The world’s first welding-as-a-service company is set to launch its CSIRO-developed technology onto the ASX next week.
Adelaide-based K-TIG offers precision robotic welding that it claims saves time, materials and money.
Blue-chip firms GE, Siemens and Bilfinger are among clients in 20 countries already making use of a system that chief executive David Williams says can perform a three-hour tungsten inert gas (TIG) weld in just two or three minutes.
“In one pass, we can put the (welding) arc through the keyhole,” Mr Williams said.
“There’s a lot of advantage for fabricators of stainless steel and more exotic metals.”
Unlike conventional TIG welding, the K-TIG or “keyhole TIG” system requires no edge bevelling of the materials to be welded together, and doesn’t use as much expensive filler material.
The system is being used for making pressure vessels, ISO tanks for shipping liquids, pressure vessels and stainless steel welded pipes, the company says.
Mr Williams said one client in Argentina used it to deliver 15km of pipeline 550 days ahead of schedule.
K-TIG was developed by CSIRO’s former Division of Manufacturing Technologies and was named Australia’s industrial product of the year in 2014.
Mr Williams said that people in the industry have at first scoffed at the company’s “welding as a service” model.
But when they see customers paying only a variable fee depending on the size of the task, “they say that’s fantastic – there’s no one doing this in the industry,” Mr Williams said
TIG welding is complex and more difficult to master than other types of welding, and welders used to working with exotic materials such as titanium and various alloys tend to be in their fifties, Mr Williams said.
“All the people that used to do welding of exotic materials are disappearing,” he said.
The K-TIG system lets customers in high-wage countries like the US, UK and Australia compete with Asia, he said.
“They can compete on cost, with better quality and faster time of delivery,” Mr Williams said.
The K-TIG system is also an “internet of things” device, communicating with the K-TIG headquarters in Adelaide.
Mr Williams said the company can monitor customers’ use of the system in real time, making sure they are using it correctly and automatically storing the details of each weld in K-TIG’s computers.
“It’s a really exciting development,” Mr Williams said.
So far though, K-TIG hasn’t been profitable, reporting a $1.7 million loss for the 12 months to June 30, up from a $458,302 loss the previous year.
It had $1 million in revenue, down from $2.2 million in FY18, as it transitions to its welding-as-a-service model.
Mr Williams said prospective investors are not going to be “blown out of the water” with the company’s revenue but the licensing model would give it a monthly recurring income.

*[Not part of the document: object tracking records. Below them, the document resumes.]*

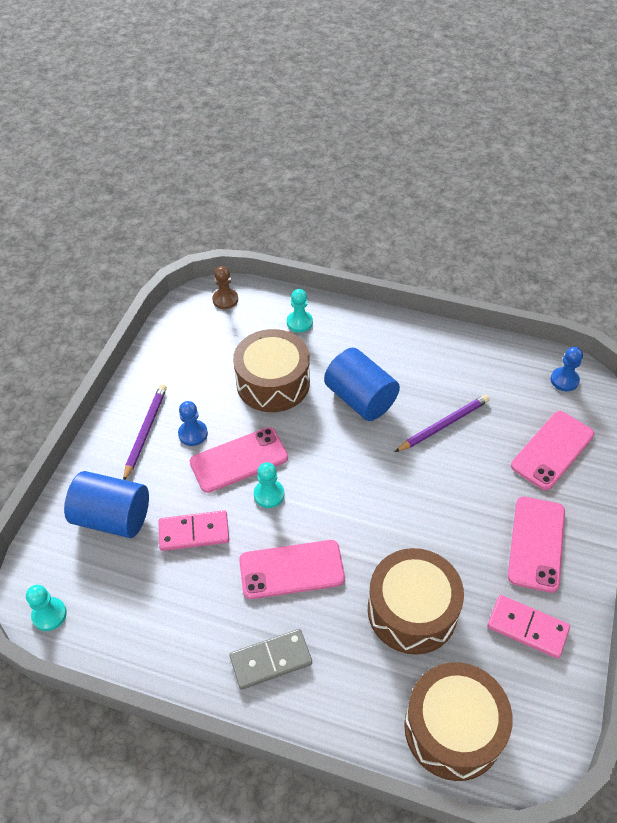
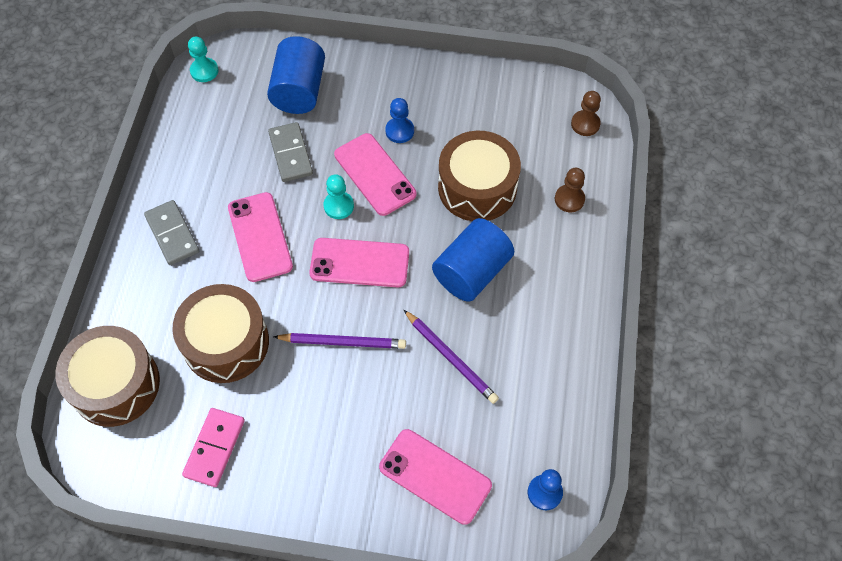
camera: 80 degrees right, 10 degrees up
purple pencil [123,384,167,480] -> purple pencil moved to [273,333,406,349]
pink domino [159,510,229,551] -> grey domino [268,122,313,182]
turquoise pawn [287,289,313,332] -> brown pawn [555,168,585,212]
pink phone [508,496,565,593] -> pink phone moved to [309,238,409,287]

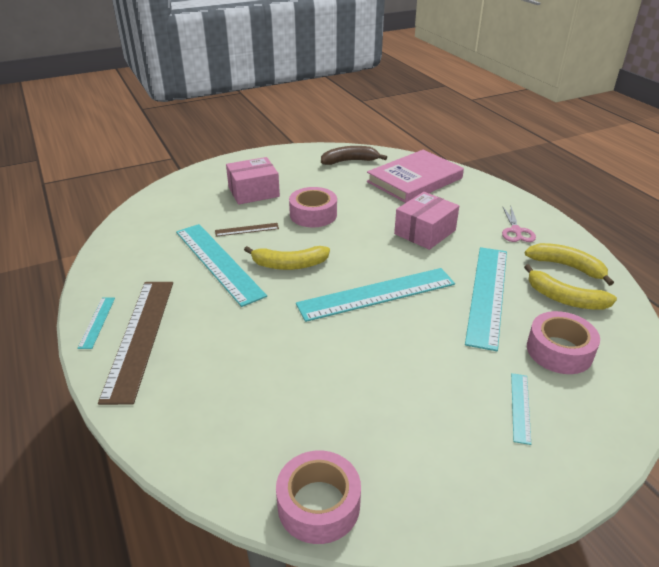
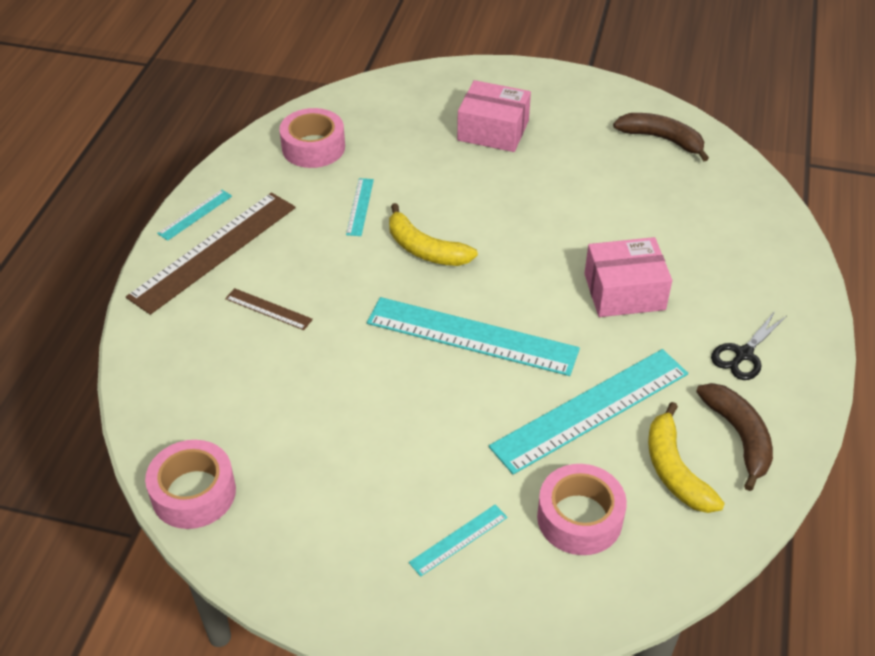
camera: 40 degrees right, 10 degrees up
turquoise ruler [176,224,267,307] -> turquoise ruler [346,178,374,236], size x0.45
brown ruler [215,223,279,237] -> brown ruler moved to [225,288,313,330]
pink tape [289,187,337,227] -> pink tape moved to [279,108,345,168]
pink book [367,150,464,203] -> none
pink scissors [502,206,536,242] -> black scissors [711,311,787,380]
yellow banana [525,243,614,286] -> brown banana [696,383,773,491]

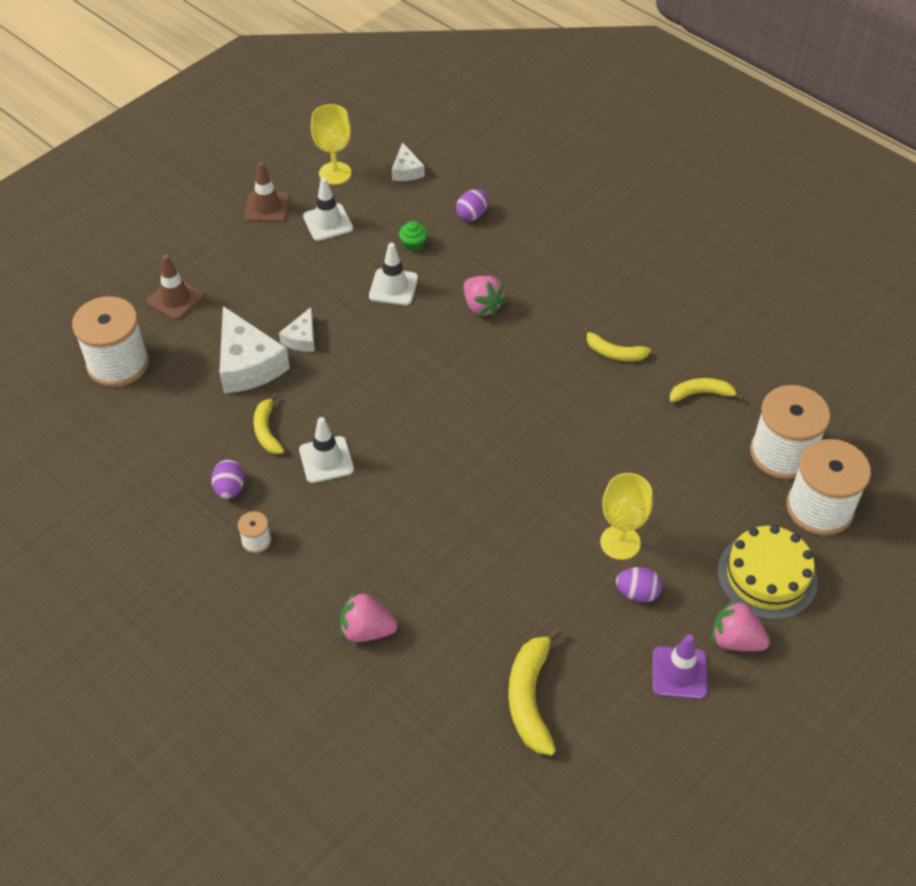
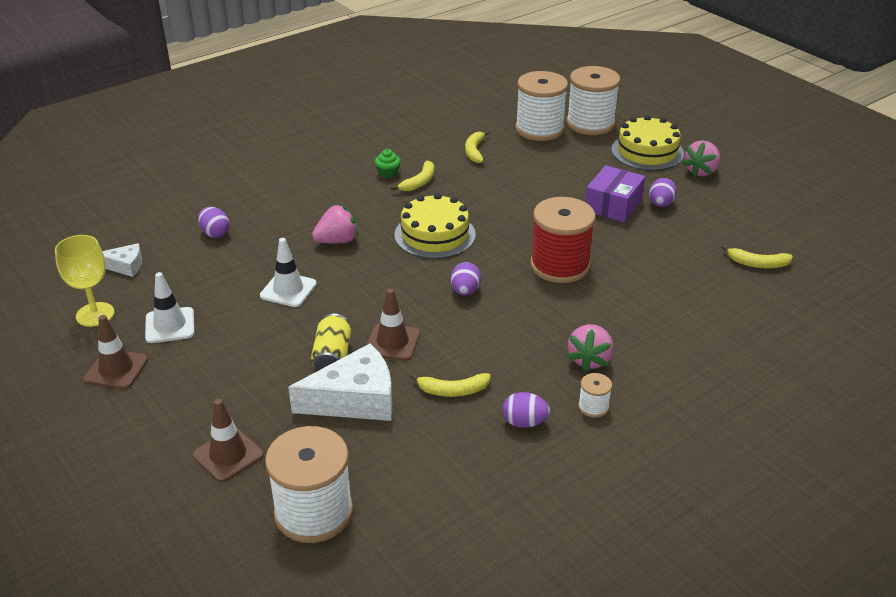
camera: 80 degrees left, 15 degrees down
white cheese [279,307,315,352] -> yellow can [311,314,351,371]
white traffic cone [299,417,354,483] -> none
pink strawberry [340,590,397,642] -> pink strawberry moved to [567,324,613,372]
green cupcake [399,221,427,252] -> green cupcake moved to [375,149,401,178]
yellow banana [508,627,562,756] -> yellow banana [721,245,793,268], size x0.62
yellow goblet [600,473,653,560] -> purple box [585,165,645,223]
purple traffic cone [653,634,707,699] -> none
none -> brown traffic cone [366,289,420,361]
none -> yellow cake [394,193,476,259]
none -> purple egg [451,262,481,295]
none -> red spool [530,197,596,283]

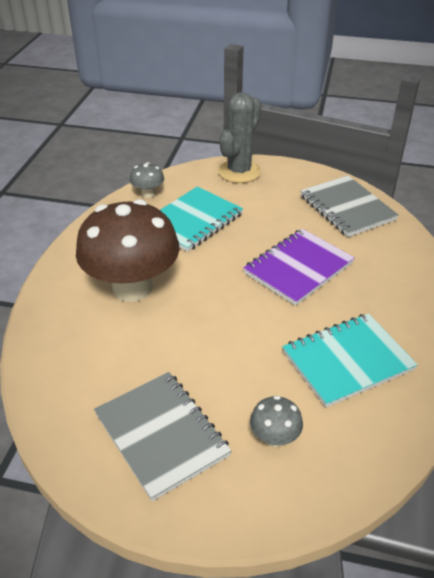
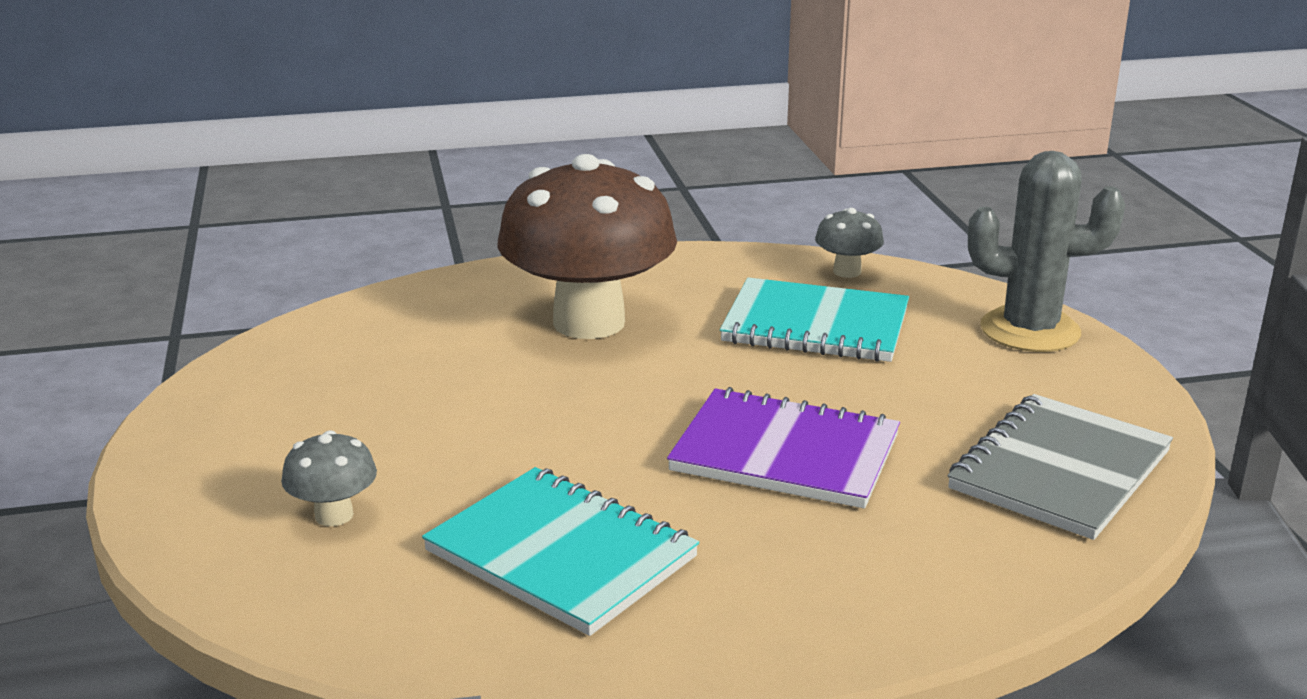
camera: 65 degrees right, 15 degrees down
grey notebook [94,372,231,501] -> none

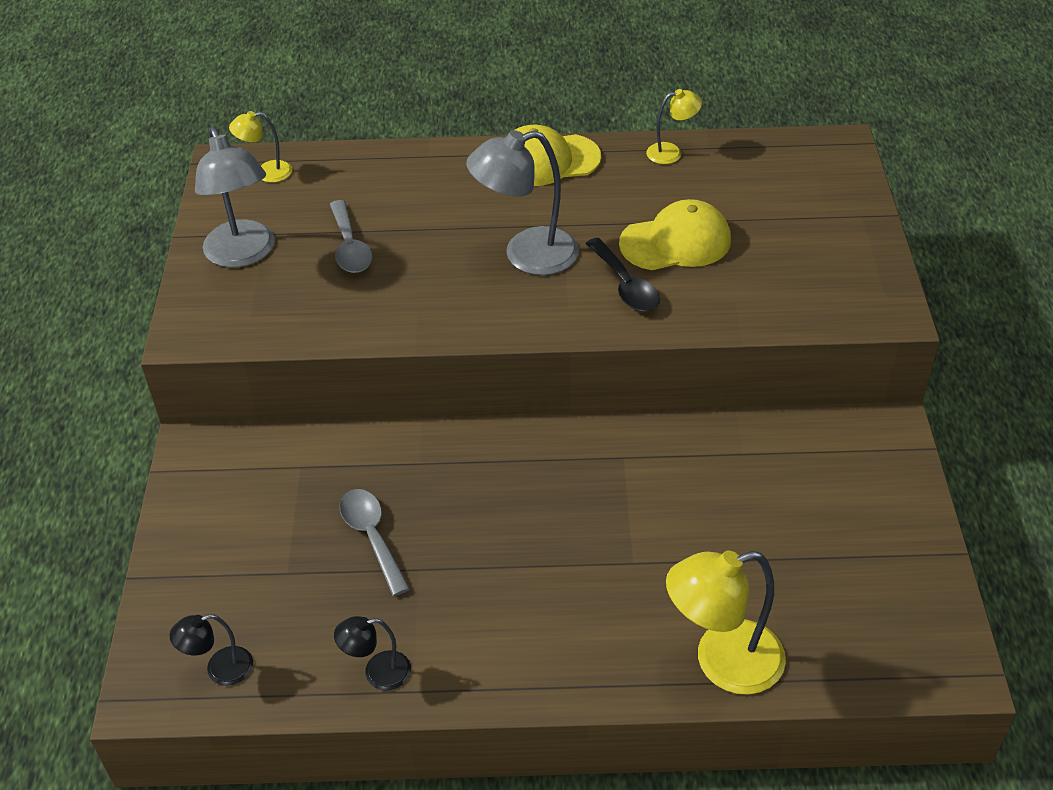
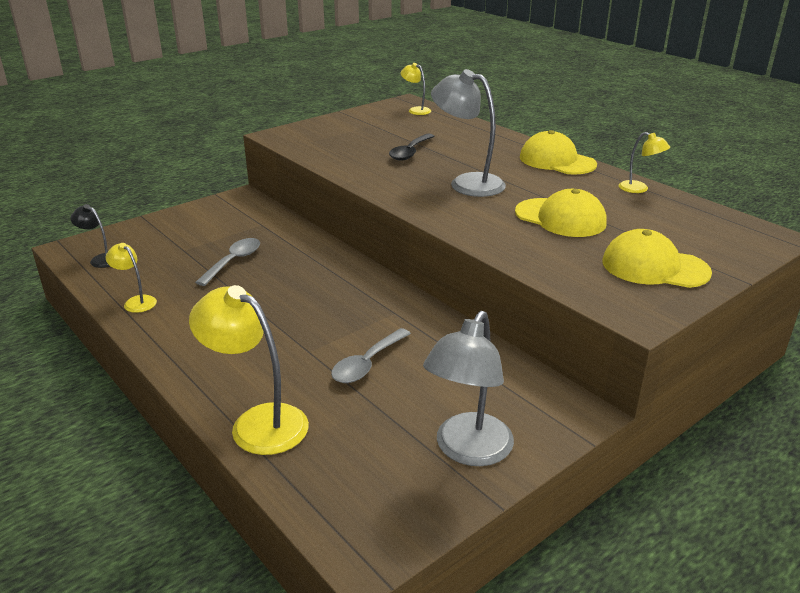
camera: 50 degrees right, 15 degrees down
grey lamp [195,127,275,268] -> grey lamp moved to [423,311,514,466]
grey spoon [330,200,373,273] -> grey spoon moved to [331,328,411,383]
black lamp [334,616,411,690] -> yellow lamp [106,243,157,313]
black spoon [586,238,660,312] -> black spoon moved to [389,134,435,161]
none -> yellow cap [602,229,712,288]

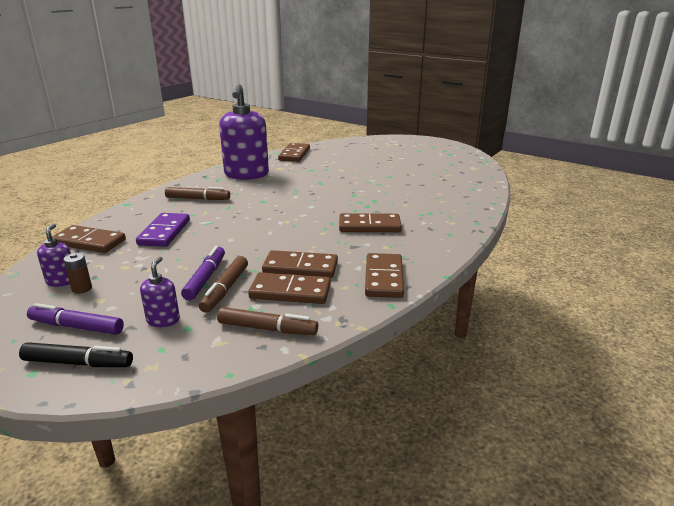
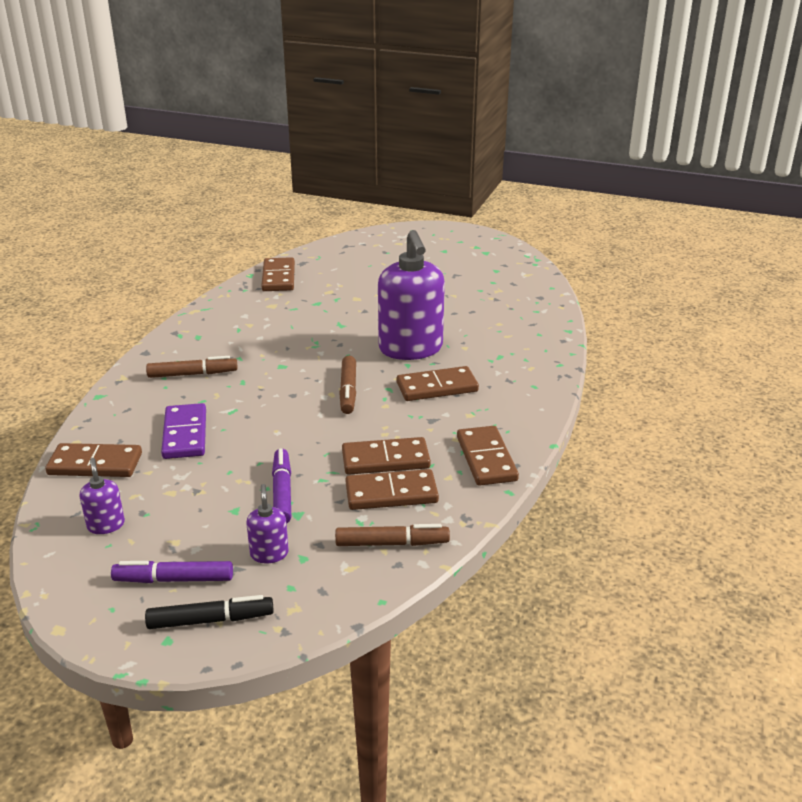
camera: 15 degrees left, 5 degrees up
brown battery [63,253,92,294] -> none
brown marker [199,256,248,313] -> brown marker moved to [339,356,356,414]
purple soap dispenser [219,84,269,180] -> purple soap dispenser moved to [378,230,445,360]

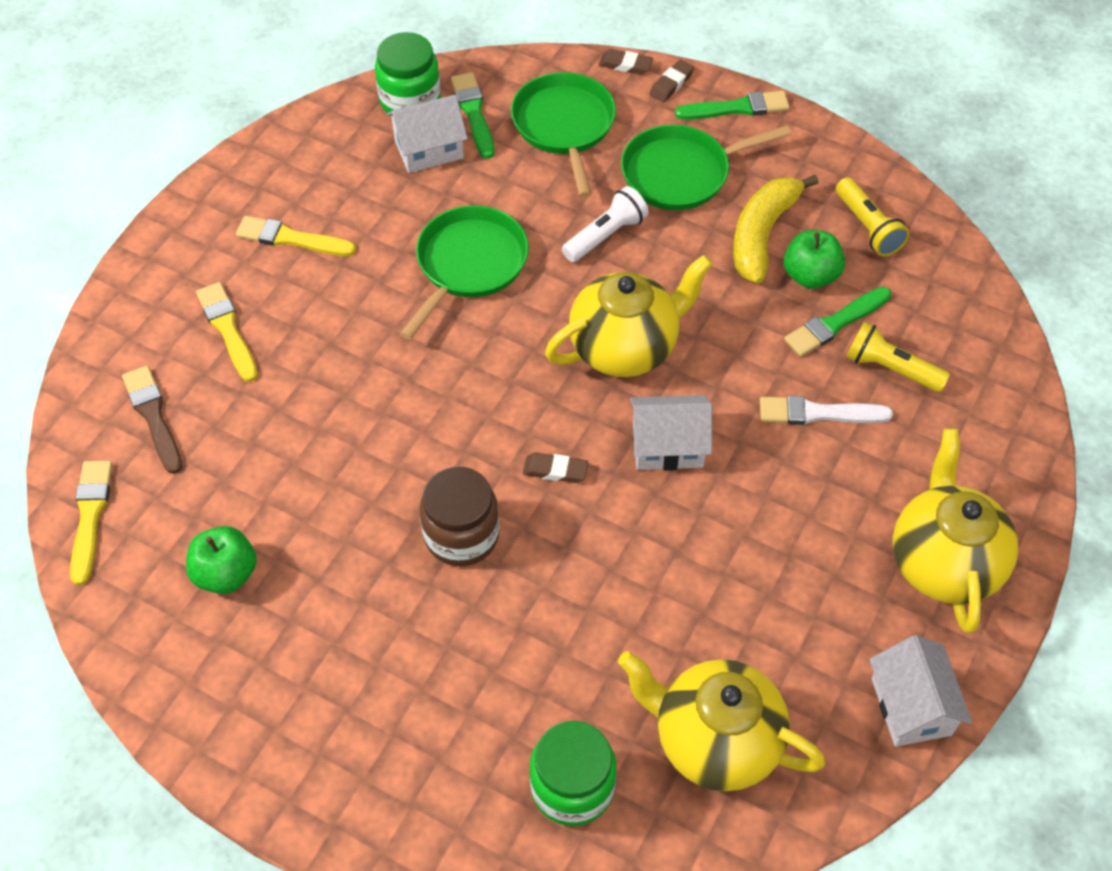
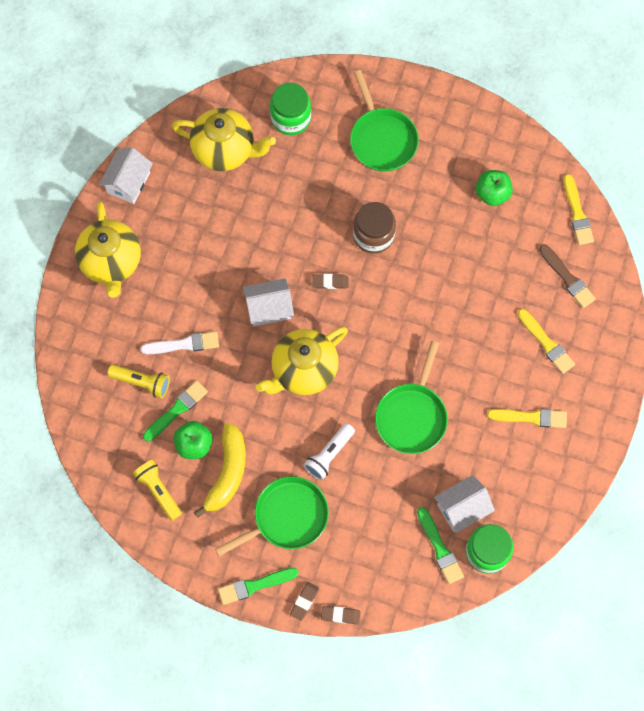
camera: 170 degrees right, 15 degrees up
green pan [511,72,616,197] -> green pan moved to [350,70,419,172]
white house [869,635,972,747] -> white house turned 45 degrees clockwise [99,147,153,204]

K-TIG plans to backdoor list on Monday through Perth shell company Serpentine Technologies following a $7 million capital raise.
Shareholders will be hoping that precision welding is more successful than the corporate entity’s previous businesses.
It first listed as WA base metals explorer Magnolia Resources in 2012, then acquired an interior design e-commerce platform and changed its name to Whole New Home in 2015, and then changed its name to Kabuni the following year.
In 2017, Kabuni sold most of its assets to Print the Future, a new company owned by former chief executive Neil Patel, but Print the Future has failed to repay the $4.4 million promissory note, according to numerous ASX filings.